TASK DETAILS —
In the forum thread below on character encoding, list every value assigned to a class attribute in the quoted markup.

TEXT PROVIDED —
** begin **

Den 21. mai. 2010 kl. 12.03 skrev Thorsten Scherler:
>> The text returned by that Uri is:
>>
>> <?xml version="1.0" encoding="ISO-8859-1"?><div id="content"><h1>Divvun -
>> Sámi proofing tools project</h1><div id="content-main">
>>
>> <div class="note"><div class="label">UTF-8 character test</div><div
>> class="content">
>> There seems to be problems with certain characters, but only in
>> Dispatcher:<br xmlns:xi="http://www.w3.org/2001/XInclude"/>
>> a á c č d đ n ŋ s š t ŧ z ž ae æ
>> oe ø ao å a¨ ä o¨ ö g ǥ h ħ u ʉ i ɨ
>> </div></div>
>>
>> </div></div>
>>
>> Two things to note here:
>>
>> The encoding is specified as ISO-8859-1, which is wrong,
>
> yes should be utf8.
>>
...

** end **

Collection entries —
** begin **

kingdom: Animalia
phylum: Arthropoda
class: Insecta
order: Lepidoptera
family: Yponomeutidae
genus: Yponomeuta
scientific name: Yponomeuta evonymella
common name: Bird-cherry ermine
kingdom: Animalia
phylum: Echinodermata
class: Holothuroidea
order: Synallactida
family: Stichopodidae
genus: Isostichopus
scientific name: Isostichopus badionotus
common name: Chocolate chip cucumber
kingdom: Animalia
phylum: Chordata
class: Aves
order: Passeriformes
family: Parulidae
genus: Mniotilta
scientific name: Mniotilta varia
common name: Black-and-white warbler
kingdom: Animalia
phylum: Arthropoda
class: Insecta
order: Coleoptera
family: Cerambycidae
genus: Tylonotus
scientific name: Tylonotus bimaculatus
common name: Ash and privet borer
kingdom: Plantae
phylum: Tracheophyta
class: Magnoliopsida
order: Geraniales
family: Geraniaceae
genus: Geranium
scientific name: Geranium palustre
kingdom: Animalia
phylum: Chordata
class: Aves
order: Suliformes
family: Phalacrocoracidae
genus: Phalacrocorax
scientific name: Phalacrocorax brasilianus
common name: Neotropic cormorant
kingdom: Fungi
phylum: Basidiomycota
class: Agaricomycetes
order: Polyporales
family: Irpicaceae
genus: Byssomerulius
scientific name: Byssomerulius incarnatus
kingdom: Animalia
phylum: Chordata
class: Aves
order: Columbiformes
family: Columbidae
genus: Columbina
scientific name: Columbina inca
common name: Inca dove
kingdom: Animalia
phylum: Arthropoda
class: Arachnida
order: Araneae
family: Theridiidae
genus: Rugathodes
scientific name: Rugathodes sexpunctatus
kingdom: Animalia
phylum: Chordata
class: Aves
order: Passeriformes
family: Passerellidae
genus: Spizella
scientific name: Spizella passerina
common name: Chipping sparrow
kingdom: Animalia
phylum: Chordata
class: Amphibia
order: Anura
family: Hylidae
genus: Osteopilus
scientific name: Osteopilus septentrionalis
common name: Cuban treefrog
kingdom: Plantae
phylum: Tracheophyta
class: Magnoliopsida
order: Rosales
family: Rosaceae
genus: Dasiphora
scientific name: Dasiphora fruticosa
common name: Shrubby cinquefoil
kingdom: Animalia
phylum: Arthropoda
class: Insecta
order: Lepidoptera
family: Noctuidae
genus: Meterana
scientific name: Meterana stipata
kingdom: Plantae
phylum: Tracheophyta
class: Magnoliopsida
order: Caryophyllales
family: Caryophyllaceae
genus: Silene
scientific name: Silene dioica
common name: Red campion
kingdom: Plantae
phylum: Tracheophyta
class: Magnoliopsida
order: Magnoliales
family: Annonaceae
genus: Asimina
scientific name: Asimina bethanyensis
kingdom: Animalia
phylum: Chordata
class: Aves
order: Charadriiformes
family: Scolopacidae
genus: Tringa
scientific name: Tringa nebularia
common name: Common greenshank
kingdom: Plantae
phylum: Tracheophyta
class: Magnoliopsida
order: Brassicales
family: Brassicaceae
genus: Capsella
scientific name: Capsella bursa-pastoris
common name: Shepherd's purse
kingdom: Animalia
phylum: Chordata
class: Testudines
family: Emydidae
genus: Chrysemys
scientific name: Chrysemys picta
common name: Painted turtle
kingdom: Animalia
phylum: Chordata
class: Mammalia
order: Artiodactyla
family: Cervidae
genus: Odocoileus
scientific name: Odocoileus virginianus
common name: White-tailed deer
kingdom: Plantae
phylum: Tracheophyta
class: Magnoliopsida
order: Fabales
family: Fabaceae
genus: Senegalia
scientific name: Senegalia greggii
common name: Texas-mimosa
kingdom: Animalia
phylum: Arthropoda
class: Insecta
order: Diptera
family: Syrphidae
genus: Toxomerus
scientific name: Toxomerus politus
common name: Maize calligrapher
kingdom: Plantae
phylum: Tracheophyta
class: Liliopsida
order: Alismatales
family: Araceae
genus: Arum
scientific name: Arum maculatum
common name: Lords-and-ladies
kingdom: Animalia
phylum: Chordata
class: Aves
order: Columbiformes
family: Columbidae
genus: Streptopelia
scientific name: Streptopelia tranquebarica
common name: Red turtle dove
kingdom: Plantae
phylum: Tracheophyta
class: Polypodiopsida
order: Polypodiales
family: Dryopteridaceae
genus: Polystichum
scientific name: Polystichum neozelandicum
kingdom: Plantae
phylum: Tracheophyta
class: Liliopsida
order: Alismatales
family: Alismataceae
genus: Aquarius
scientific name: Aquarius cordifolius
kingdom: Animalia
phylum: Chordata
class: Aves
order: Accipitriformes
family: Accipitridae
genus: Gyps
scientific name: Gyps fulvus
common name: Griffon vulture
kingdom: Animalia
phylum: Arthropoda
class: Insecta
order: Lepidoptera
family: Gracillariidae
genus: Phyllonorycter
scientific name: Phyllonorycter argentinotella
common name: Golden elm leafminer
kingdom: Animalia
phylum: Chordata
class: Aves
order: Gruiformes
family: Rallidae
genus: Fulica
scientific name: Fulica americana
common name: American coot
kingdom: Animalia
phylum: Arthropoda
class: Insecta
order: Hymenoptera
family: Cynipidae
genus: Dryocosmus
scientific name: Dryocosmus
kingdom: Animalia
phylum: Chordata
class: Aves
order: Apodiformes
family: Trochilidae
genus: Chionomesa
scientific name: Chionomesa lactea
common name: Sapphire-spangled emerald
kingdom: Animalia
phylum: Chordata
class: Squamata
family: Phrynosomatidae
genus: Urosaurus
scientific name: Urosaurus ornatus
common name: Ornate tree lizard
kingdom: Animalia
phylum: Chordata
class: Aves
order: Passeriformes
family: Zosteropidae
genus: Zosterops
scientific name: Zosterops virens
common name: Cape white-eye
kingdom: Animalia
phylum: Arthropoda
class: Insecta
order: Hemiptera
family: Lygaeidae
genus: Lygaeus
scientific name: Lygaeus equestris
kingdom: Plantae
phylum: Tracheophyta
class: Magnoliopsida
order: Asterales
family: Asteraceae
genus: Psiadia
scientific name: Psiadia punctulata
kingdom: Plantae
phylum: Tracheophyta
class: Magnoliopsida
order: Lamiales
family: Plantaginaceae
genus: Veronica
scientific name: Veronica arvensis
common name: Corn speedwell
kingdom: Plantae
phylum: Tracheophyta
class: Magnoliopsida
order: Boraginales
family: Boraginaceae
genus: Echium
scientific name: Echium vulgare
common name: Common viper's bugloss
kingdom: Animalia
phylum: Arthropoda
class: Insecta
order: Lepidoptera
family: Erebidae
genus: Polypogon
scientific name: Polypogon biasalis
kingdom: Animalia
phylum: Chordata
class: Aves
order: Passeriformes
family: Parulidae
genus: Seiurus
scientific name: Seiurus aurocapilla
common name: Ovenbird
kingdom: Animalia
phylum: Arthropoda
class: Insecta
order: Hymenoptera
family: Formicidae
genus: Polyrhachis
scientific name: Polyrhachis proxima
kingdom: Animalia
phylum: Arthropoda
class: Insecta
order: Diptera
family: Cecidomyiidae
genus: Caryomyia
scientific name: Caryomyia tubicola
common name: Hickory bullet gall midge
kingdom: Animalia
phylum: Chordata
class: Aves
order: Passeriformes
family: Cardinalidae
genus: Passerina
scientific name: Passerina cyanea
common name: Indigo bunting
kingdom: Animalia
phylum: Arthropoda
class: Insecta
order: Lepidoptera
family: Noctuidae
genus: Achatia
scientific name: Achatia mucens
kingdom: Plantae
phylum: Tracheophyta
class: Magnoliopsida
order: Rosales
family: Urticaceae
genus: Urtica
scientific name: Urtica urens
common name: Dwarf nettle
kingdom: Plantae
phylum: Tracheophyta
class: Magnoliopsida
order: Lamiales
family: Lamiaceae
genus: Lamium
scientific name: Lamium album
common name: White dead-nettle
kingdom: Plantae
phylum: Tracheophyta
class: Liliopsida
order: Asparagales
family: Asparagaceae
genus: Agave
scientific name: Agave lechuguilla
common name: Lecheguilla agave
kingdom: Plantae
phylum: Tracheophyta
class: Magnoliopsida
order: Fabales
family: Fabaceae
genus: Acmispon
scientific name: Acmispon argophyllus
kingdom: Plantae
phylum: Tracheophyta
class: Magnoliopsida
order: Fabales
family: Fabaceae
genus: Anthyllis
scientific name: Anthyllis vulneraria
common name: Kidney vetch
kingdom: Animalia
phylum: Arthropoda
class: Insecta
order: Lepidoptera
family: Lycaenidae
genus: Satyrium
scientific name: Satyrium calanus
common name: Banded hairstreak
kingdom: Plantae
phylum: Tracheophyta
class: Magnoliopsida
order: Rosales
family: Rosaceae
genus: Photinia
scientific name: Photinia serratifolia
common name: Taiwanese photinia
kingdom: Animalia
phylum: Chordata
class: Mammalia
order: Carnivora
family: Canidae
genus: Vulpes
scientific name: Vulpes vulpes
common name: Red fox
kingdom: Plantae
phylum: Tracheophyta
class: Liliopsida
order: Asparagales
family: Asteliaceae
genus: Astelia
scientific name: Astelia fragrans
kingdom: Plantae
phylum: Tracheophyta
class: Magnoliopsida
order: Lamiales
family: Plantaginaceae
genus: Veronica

** end **

RIGHT ANSWER —
note, label, content